Crônica Diego Viñas: O Casamento de Romeu e Julieta
Dia de clássico entre Palmeiras e Corinthians sempre é um sinal amarelo para casais de namorados em que um torço pra um, e o outro, pro outro. Existem sempre três caminhos, bem claros, e quem passa por isso sabe muito bem: um é acontecer um empate, quando a harmonia e o jantar a dois estão garantidos. Os outros dois é que são terríveis.
Pra isso, peguem o exemplo dos namorados Tina e Digo. A primeira, palmeirense por influência do pai e, pouco amante do futebol, para irritar o namorado em momentos oportunos. Ele, já viram, leitores: corintiano doente, daqueles que dormem em lençol do time, mantém foto pendurada no quarto com camisa do Timão quando criança junto aos pôsteres de mil novecentos e nada. E é com este exemplo simpático que vamos àqueles outros dois motivos.
Na verdade, eles partem de um: a vitória de uma das partes. Quando o Corinthians ganha, festa! O louco e fanático pula, grita, liga pra namorada, fala um monte pra coitada que, naquele momento, assistia “Sex in the City” por esquecer que tinha clássico naquela tarde linda de sol e o namorado alucinado a lembrou daquele inferno. Digo sai pra beber com os amigos buzinando o carro com o hino “Salve o Corinthians…” no último volume. E a namorada, recuperada da ligação, retorna agora pro próximo episódio de “Friends”. Pois é, agora, reparem no que aconteceu neste domingo.
Na noite anterior, os dois resolveram dormir juntos para fazer valer todo o sofrimento que sabiam que iam passar logo mais. Ele, muito mais do que ela. Dia de sol, gostoso, e logo eles se despedem para o bem do relacionamento. Cada um na sua casa. Um assiste de cá, sentado em sofá preto e branco. E a outra de lá, com pipoca e refrigerante ligada no “The OC”, mas de cinco em cinco minutos trocava de canal na partida para se preparar psicologicamente no que virá depois daqueles irritantes 90 minutos.

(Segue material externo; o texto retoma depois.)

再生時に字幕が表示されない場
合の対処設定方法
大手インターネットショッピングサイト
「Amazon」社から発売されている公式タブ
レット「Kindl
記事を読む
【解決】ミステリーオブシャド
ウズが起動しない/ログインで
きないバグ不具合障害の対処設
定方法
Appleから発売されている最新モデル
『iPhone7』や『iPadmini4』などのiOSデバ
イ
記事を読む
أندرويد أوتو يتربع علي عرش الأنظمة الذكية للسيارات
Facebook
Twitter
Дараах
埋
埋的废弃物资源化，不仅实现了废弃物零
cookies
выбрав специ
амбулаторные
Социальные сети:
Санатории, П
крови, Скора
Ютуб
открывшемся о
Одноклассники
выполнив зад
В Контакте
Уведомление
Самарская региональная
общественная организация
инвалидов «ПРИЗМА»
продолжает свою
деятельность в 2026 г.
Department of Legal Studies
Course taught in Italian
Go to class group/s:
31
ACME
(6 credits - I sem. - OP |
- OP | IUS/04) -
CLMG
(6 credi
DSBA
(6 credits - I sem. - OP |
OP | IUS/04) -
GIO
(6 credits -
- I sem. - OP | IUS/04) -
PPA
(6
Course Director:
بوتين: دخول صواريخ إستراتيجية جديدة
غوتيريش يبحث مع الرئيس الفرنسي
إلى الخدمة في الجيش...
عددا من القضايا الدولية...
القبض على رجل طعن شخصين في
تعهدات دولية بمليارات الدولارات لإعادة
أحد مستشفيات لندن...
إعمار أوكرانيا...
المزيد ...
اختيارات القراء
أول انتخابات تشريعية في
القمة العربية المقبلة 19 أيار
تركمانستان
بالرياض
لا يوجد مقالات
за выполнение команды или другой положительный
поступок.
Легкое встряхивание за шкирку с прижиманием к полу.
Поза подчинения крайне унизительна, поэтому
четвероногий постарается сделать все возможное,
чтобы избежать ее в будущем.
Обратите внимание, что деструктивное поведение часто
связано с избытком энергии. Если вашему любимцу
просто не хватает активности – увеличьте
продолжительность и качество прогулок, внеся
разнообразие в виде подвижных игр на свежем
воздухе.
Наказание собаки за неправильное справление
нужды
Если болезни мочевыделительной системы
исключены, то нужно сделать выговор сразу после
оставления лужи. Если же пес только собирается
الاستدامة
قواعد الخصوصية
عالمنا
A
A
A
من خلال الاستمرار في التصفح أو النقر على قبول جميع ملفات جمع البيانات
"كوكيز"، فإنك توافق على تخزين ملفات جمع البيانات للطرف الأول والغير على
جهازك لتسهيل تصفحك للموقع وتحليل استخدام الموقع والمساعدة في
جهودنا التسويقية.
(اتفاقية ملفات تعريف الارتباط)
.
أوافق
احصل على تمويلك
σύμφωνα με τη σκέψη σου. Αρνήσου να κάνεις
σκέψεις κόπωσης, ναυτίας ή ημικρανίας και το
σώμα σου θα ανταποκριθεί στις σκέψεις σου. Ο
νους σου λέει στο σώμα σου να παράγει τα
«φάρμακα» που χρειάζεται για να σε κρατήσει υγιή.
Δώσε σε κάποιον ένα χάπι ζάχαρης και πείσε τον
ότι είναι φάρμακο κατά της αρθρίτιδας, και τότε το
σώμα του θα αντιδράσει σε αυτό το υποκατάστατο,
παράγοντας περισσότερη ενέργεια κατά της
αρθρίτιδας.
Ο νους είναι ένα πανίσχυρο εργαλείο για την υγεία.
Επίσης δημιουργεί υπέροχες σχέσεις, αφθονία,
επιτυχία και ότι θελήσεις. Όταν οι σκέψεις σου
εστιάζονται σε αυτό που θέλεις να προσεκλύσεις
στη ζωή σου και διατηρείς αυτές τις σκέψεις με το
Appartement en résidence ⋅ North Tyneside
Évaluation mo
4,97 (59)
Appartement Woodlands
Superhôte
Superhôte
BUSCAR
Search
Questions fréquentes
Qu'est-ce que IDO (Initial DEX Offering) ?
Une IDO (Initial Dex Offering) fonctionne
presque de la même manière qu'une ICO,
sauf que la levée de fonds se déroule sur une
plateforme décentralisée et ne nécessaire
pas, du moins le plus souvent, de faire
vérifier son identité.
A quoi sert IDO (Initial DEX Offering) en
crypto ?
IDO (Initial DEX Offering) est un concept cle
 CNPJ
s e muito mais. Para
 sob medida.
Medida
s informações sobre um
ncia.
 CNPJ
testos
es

Do sofá preto e branco para a mesa de centro. Foi o salto de nervoso que deu o fanático com o 1 a 0 do Verdão. Tina chorava, com o beijo romântico dos protagonistas no seriado americano. Sobrou pra cachorrinha que levou uma bicuda no segundo do Palmeiras na casa do fanático, agora irritado, corintiano. Na casa da palmeirense, irritação. Isso mesmo. Tina precisou fechar a janela de tanta gritaria de “gol”.
Fim de jogo. O Palmeiras ainda fez mais um. Chegou a hora do grande encontro do casal. Nada poderia resultar se não uma briga. O corintiano totalmente desequilibrado, enquanto que Tina só soube do resultado pela cara dele quando ela o viu. Para evitar o problema, uma vitória do Corinthians ou empate. Se isso aconteceu com fanatismo em uma das partes, imagina quando os dois são loucos pelos seus clubes?
Isso seria, porém, assunto para outro dia. O juiz apita. Por aqui, tristeza de Digo e alegria de ninguém. Salvem o Corinthians! Fim de papo!